MLJ.jl
MLJ.jl copied to clipboard
Add fit_transform methods?
Sometimes it's handy to have a combined fit_transform method. For example, right now I'm doing my one-hot encoding once at the beginning of my analysis (not in a pipeline). This is safe to do, since it's a static transformer that doesn't learn from the data. So for this use case, it would be cool if I could do something like this:
Xencoded = fit_transform(OneHotEncoder(), X)
Or perhaps it would make sense to just overload transform?
Xencoded = transform(OneHotEncoder(), X)
Thanks for that. Yes, sk-learn has this, and so you are presumably not the first to wonder about this.
Users can sometimes get confused when there are lot of methods and many ways to do the same thing. In balancing convenience with simplicity, I feel some reluctance to do this. However, there is also a performance issue, which you did not raise, which is that it is sometimes cheaper to fit and transform in one go, so we may want to allow model-specific implementations of such methods as well.
I wonder what others think of the suggestion?
I kind of like the approach of overloading transform for this. (If that's possible given the current method table.) I think it has a couple of advantages:
- It doesn't introduce a new function to the API.
- For some transformers the split between
fit!andtransformseems artificial. E.g., what does it mean to fit aOneHotEncoder? It seems likeOneHotEncoderis really just a transformer with no fitting required.
If we are going to do this, then I agree this might be the best option.
It seem the method table would allow this.
Still, like to ponder this a bit more before committing.

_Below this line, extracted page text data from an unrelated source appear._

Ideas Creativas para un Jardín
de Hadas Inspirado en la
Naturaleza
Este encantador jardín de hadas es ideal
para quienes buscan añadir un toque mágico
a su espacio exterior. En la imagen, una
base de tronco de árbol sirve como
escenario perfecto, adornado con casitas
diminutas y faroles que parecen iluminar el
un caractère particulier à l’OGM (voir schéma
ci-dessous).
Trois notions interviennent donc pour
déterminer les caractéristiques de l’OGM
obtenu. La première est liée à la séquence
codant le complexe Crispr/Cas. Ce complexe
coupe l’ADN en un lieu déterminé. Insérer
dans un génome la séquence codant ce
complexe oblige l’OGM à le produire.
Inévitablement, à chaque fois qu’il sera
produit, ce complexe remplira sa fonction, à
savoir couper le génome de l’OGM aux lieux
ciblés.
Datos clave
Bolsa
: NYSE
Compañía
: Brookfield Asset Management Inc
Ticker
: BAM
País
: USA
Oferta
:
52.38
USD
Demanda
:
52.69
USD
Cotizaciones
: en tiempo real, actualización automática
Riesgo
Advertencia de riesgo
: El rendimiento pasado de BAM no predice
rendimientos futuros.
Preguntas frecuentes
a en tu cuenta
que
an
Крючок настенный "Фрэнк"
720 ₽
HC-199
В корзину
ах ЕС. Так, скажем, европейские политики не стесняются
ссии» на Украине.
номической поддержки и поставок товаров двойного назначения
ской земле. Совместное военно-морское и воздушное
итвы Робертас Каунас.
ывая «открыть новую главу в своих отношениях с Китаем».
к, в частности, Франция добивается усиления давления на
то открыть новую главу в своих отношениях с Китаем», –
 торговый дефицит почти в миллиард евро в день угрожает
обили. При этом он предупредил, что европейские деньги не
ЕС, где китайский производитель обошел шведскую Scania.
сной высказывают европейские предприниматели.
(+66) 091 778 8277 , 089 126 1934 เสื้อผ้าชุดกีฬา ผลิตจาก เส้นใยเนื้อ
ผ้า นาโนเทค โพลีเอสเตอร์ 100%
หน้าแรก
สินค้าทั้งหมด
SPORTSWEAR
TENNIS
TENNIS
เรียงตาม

I do not see the motivation for removing the fit with Onehotencoder.
As @CameronBieganek mentions sklearn has the option to fit_transform but it also has the option to first fit and then transform.
For some transformers the split between fit! and transform seems artificial.
E.g., what does it mean to fit a OneHotEncoder?
It seems like OneHotEncoder is really just a transformer with no fitting required.
I would argue otherwise. When you are doing Cross-Validation fitting a preprocess can be very handy. For example, one of feature values of a categorical variable might rarely appear. It might happen that the folds in which OneHotEncoder gets fitted do not have a particular feature value, making the model to simply ignore the creation of a new variable that might do more harm than good.
I do not have any counter argument for having a fit_transform method but I would vote against removing the capability to fit prepossesses that adapts to the input data when it is fitted.